AM Art Films
Le Perche, 2022

Degré zéro

Enzo Mianes

Au cœur d’une forêt, Enzo Mianes s’inspire et récupère des matériaux hétéroclites pour servir sa vision archéologique des émotions.

A propos

Synopsis

Au cœur d’une forêt, Enzo Mianes s’inspire et récupère des matériaux hétéroclites pour servir sa vision archéologique des émotions. Entre abandon et accélérations temporelles, il s’attache à redonner vie aux humains et aux choses en mettant en œuvres ses découvertes.

L'artiste

Enzo Mianes est né en 1988 à Toulouse, France. Il vit et travaille à Paris et dans le Perche.
Plasticien, il est représenté par la galerie Mor & Charpentier, Paris.

Actualités

Degré zéro remporte le Prix du Meilleur court-métrage documentaire au FAF (Fine Arts Film Festival) de Los Angeles lors de l'édition 2022.

Fiche technique

Réalisation
Daniel Ablin
Image
Eric Genillier
Montage
Simon le Berre
Musique originale
Option Géniale
Durée
05:22
Sélections & Festivals
FAFF 2022 Fine Arts Film Festival

Los Angeles, USA

Fotogenia 2023

Mexico, Mexique

On Art 2022 Film Festival

Varsovie, Pologne

Chronique

Les mondes engloutis


« Les objets vivent plus longtemps,
Les objets vivent plus longtemps,
Que les gen-en-en-en-en-en-en-en-ens.
Pas toujours évidemment.
Mais souvent les objets vivent plus longtemps que les gens. »
Les Objets – Philippe Katerine.


Disparaître, voilà l’exploit divin. Mais encore faudrait-il disparaître sans rien laisser derrière soi, absolument rien qui puisse témoigner de notre passage sur Terre. Comme nous ne sommes pas Dieu mais de simples mortel.le.s, nous voilà donc condamnés à semer malgré et derrière nous, souvenirs, traces et reliques. Autant de résidus de présence humaine qui travaillent pour un long moment toutes les mémoires, qu’elles soient individuelles ou collectives, heureuses comme douloureuses. Ces fragments de vie refoulés par le temps, Enzo Mianes les glane au hasard de ses pérégrinations en prenant soin de s’attarder sur leur banalité. Une fois dans son atelier,  il les classe puis les range avec toute l’attention d’un archéologue-chiffonnier avant de les combiner au gré de l’inspiration en fétiches mémoriels.

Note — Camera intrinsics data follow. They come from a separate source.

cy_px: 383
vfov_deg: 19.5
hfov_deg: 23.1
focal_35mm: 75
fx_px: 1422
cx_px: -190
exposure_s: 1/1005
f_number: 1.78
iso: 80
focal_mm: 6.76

Il n’y a pas de bonne anamnèse sans invocation des mondes engloutis par l’oubli. Pour cela, Enzo Mianes insuffle à des matériaux bruts et inorganiques tombés en disgrâce une nouvelle force vitale : le récit. Ses œuvres sont alors comme des mythes qui racontent dans un langage muet une rencontre paradoxale; celle de la présence et de l’absence, de l’intime et du commun, de l’amour et de la mort. A l’exemple de cette pièce intitulée Les Amants où un cierge, allumé aux deux extrémités, se balance tel un pendule au rythme de la cire tombante. C’est bien connu, les amants brûlent la chandelle par les deux bouts mais aucun des deux ne sait quand la flamme va s’éteindre. Célébration d’une passion enflammée tout autant que chronique de sa fin annoncée, cette œuvre prend les atours d’un autel dédié au sentiment amoureux, à sa force comme à sa fragilité.

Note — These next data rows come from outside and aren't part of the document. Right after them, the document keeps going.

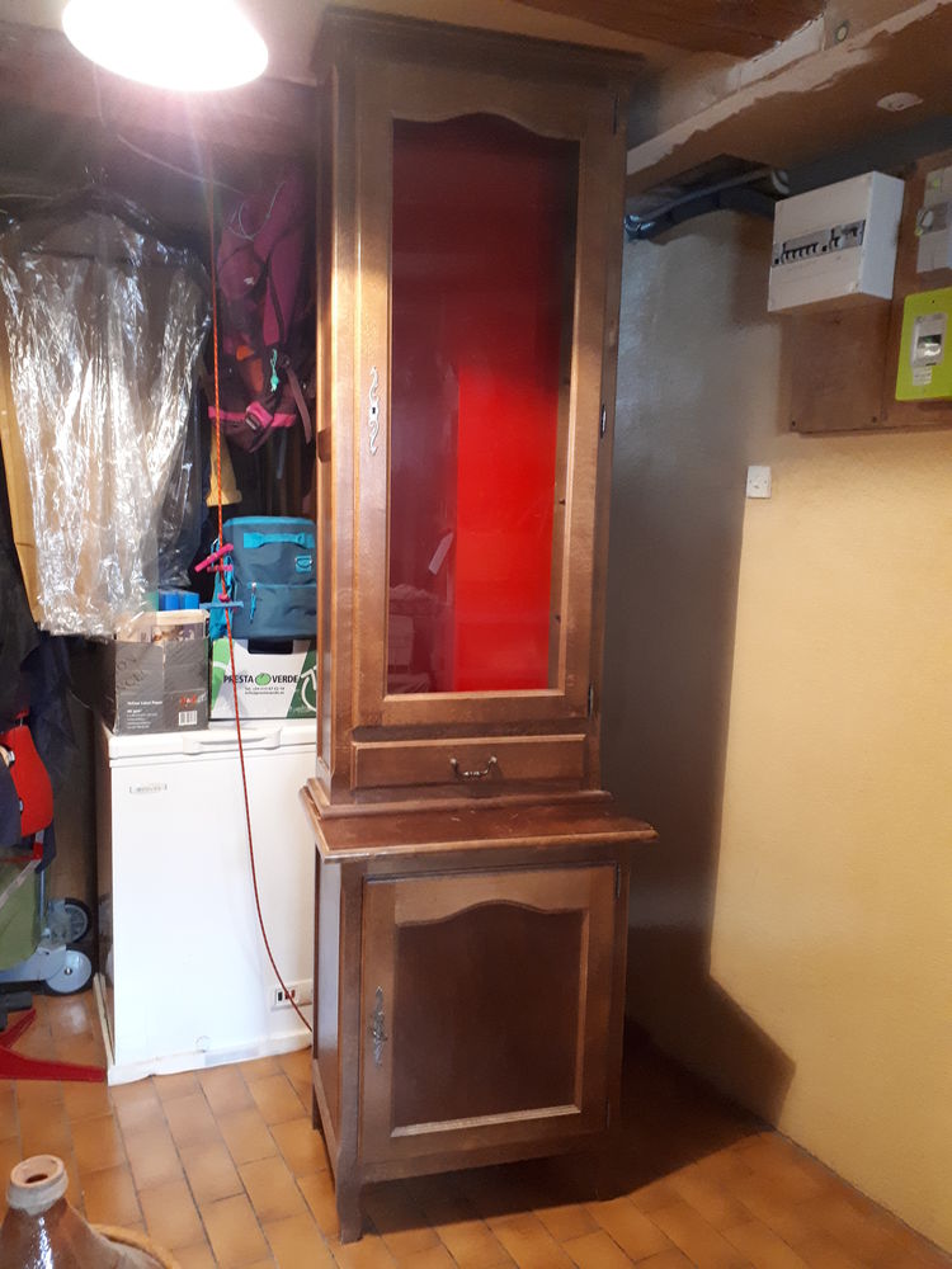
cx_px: 476
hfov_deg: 51.4
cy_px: 634
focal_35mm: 27
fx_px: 990
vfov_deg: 65.3
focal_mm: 3.6
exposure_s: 1/17
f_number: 1.9
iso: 500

Chez Enzo Mianes, valeurs symboliques et charges affectives propulsent l’éphémère dans l’absolu. Sa démarche ressemble donc plus à un périple cathartique où son animisme bricolé se substitue à une thérapie de choc,  où l’abandon s’y révèle être l’amorce d’une possible reconstruction plutôt que d’une éternelle séparation. Après tout «Rien ne naît ni ne périt, mais des choses déjà existantes se combinent, puis se séparent de nouveau » comme le disait le philosophe grecque Anaxagore. C’est cette vision magique du monde comme un infini bric‑à‑brac chaotique et précaire qu’emprunte la trinité Daniel Ablin, Eric Genillier et Simon le Berre, en offrant une cérémonie sur bande aux émotions que suscitent l’oeuvre d’Enzo Mianes.


Thomas Bernard

Thomas Bernard est né à Libourne en 1980. Chroniqueur Art pour Fluide Glacial, il est aussi commissaire d'expositions pour la Véranda et co-directeur artistique pour Ferraille Productions du festival Formula Bula, bande dessinée et plus si affinités.